Loris Mazzetti, Rai3, capostruttura di Rai 3, è stato sospeso per dieci giorni dalle mansioni e dalla retribuzione. Il provvedimento non è ancora esecutivo e – Mazzetti potrebbe ricorrere all'arbitrato aziendale. Il provvedimento è relativo al procedimento disciplinare che era stato avviato nei confronti dell'artefice di Vieniviaconme per gli articoli scritti per Il Fatto Quotidiano, per le dichiarazioni sul programma di Fabio Fazio e Roberto Saviano; per le opinioni espresse durante un programma in onda su La7 e per altre dichiarazioni considerate "Lesive" per l'immagine della Rai.
 Il provvedimento era stato anticipato da una lettera di richiamo, dove erano contenute le contestazioni mosse a Mazzetti, il quale aveva poi dovuto rispondere entro cinque giorni dal ricevimento della stessa. Nella lettera che accompagna il provvedimento sarebbe sottolineato che le giustificazioni fornite hanno finito con l'attenuare la posizione di Mazzetti, determinando così una misura disciplinare di gran lunga ridotta rispetto a quella che inizialmente sembrava rischiasse di doversi veder arrivare, come il possibile licenziamento. Mazzetti dovrà scontare i residui 15 giorni di sospensione adottati nei suoi confronti in precedenti occasioni, tra questi quello successivo alla difesa di Enzo Biagi contro il cosiddetto editto bulgaro del 2002.

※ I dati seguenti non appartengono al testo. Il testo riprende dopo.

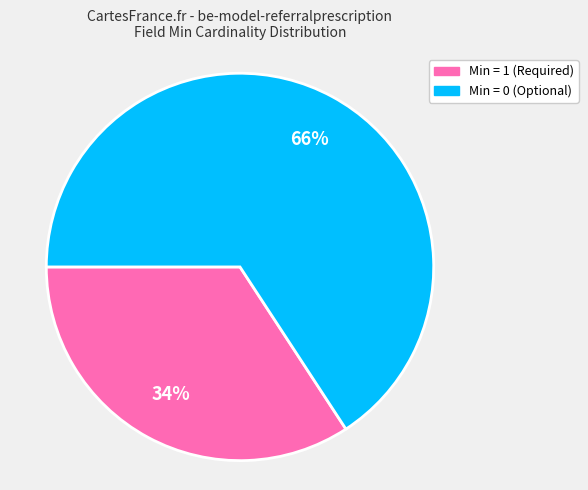

Does any single category account for the majority?

Yes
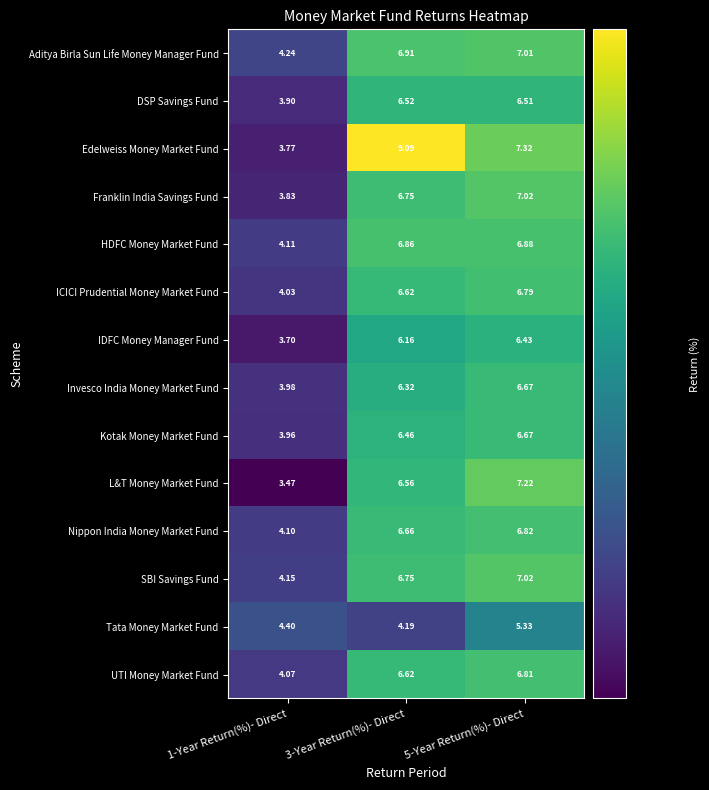

What is the total value across all series at 3-Year Return(%)- Direct?

92.5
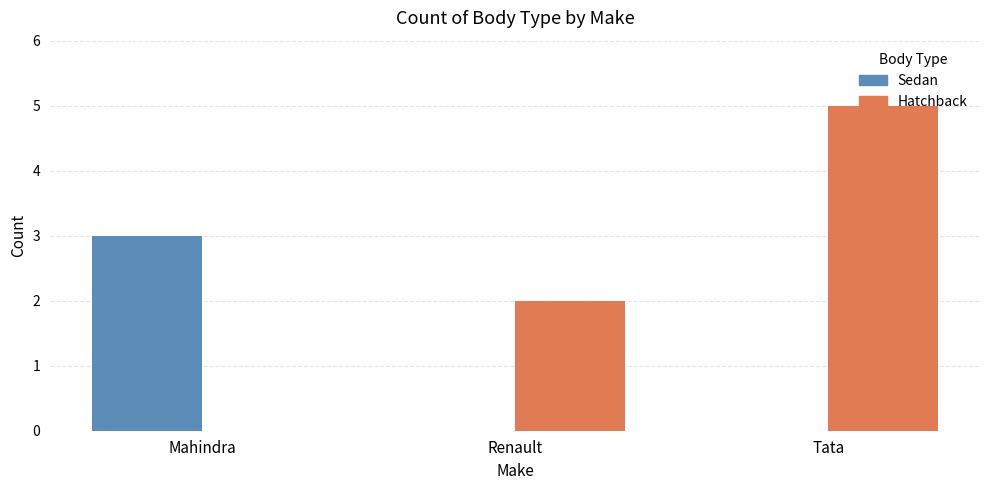

What is the sum of the Sedan values at Mahindra and Tata?

3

Fabio Fazio, nel corso della trasmissione di domenica sera di Che tempo che fa, ha dato notizia della sospensione di Mazzetti e anche di una lettera in cui si rimprovera a Vieniviaconme di aver sforato di due minuti e mezzo l'orario previsto nell'ultima puntata. La lettera sarebbe stata inviata al direttore di Raitre Paolo Ruffini dalla direzione del palinsesto, facendo notare che l'allungamento dell'ultima puntata aveva comportato un slittamento della pubblicità . I minuti poi, secondo gli ambienti Rai, sarebbero 29 rispetto alla scheda programma prevista.